The Dinner Game

The play on which the film is based premiered on 18 September 1993 at the Théâtre des Variétés, Paris, with a cast including Jacques Villeret as François Pignon, Claude Brasseur as Pierre Brochant, Michel Robbe as Juste Leblanc and Gérard Hernandez as Lucien Cheval, and directed by Pierre Mondy; it was revived the following season before touring to Bayonne, Liege and Marseille.

As the plans of the hitman in Veber's earlier L'Emmerdeur were continually thrown off course by a well-meaning idiot, in Le Dîner de cons, the same relationship occurs, with “Thierry Lhermitte's supercilious publisher having his well-ordered life dismantled by the disastrously eager-to-please Jacques Villeret”.

[7] Le Dîner de cons ran for over 900 performances on the Parisian stage before being made into a film, so "not surprisingly the pacing and mechanics of the comedy run with dovetailed precision".
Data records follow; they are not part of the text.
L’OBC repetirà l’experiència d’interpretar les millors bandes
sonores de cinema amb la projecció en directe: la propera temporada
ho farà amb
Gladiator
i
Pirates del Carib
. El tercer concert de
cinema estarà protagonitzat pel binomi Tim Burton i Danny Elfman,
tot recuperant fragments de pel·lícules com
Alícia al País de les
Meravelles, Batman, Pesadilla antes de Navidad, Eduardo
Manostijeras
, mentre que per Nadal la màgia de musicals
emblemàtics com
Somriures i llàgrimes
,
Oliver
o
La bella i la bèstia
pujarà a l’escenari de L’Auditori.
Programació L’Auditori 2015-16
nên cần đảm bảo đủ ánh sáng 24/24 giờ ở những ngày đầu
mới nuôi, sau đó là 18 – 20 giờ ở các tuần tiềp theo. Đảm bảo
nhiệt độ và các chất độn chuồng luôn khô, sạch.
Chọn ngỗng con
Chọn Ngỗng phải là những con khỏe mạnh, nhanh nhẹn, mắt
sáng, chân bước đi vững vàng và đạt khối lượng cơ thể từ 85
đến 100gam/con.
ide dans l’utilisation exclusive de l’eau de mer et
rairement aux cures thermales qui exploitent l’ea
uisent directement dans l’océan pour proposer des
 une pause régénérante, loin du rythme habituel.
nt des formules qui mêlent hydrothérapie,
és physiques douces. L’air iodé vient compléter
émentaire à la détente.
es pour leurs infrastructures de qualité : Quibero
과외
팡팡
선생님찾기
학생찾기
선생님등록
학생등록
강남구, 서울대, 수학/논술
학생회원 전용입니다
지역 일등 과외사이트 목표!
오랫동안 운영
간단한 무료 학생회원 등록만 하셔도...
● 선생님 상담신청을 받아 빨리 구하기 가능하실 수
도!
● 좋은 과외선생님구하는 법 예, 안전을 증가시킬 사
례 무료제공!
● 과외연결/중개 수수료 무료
[10] Kemp noted that “in this kind of comic pairing [it] isn't the gravitation of the idiot to the straight guy, which is understandable enough, but the reverse: the fatal delusion on the part of a logical individual, operating on cool self-interest, that even the most unpromising human material can, with a little coaching, be co-opted into the same well-ordered system”.

[7] For Kemp the film was stolen by Villeret as Pignon “his balding, spherical head, bug eyes and pudgy little mouth” appearing as “a cross between a giant baby and a less aggressive Zero Mostel.

His comic persona also shares something of a baby's abrupt, discontinuous mood swings, and in the film's funniest moments the camera focuses delightedly on his mobile moon-face as it slumps from inane self-satisfaction to lip-quivering dismay”.